### Metin Bölümü ###
5 Mayıs 2011 Perşembe

Le huitième jour

Ve sekizinci gün Georges vardı ve çok güzeldi..



          Tanrı dünyayı sekiz günde elbette yaratmadı ama Georges için bunun pek de bir önemi yoktu. Onun dünyasındaki yaratılış bambaşkaydı. Kendisi Down Sendromu ya da Mongolizm denilen bir hastalığa sahip dünyanın en çılgın, en çikolata seven, ayakkabı müptelası adamıydı. Kendisi gibi Mongol olan bir kadını seviyordu. Ve ölmüş annesini bekliyordu. O gelmeyince Georges onun yanına gitmeye karar verdi elinde yağlı boya ile yapılmış bir resimle. Bu resim Georges’un eviydi.
### Sağlanan Veriler ###
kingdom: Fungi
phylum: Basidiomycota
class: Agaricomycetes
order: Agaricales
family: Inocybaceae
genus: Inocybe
###
### Görev
Le huitième jour hakkındaki metinde "5 Mayıs 2011" ifadesini içeren sözcüklerle açılıp "resim Georges’un eviydi." ile kapanan bölümü hiçbir değişiklik yapmadan yazıya geçirin.

### Alıştırmanın Sonucu
5 Mayıs 2011 Perşembe

Le huitième jour

Ve sekizinci gün Georges vardı ve çok güzeldi..



          Tanrı dünyayı sekiz günde elbette yaratmadı ama Georges için bunun pek de bir önemi yoktu. Onun dünyasındaki yaratılış bambaşkaydı. Kendisi Down Sendromu ya da Mongolizm denilen bir hastalığa sahip dünyanın en çılgın, en çikolata seven, ayakkabı müptelası adamıydı. Kendisi gibi Mongol olan bir kadını seviyordu. Ve ölmüş annesini bekliyordu. O gelmeyince Georges onun yanına gitmeye karar verdi elinde yağlı boya ile yapılmış bir resimle. Bu resim Georges’un eviydi.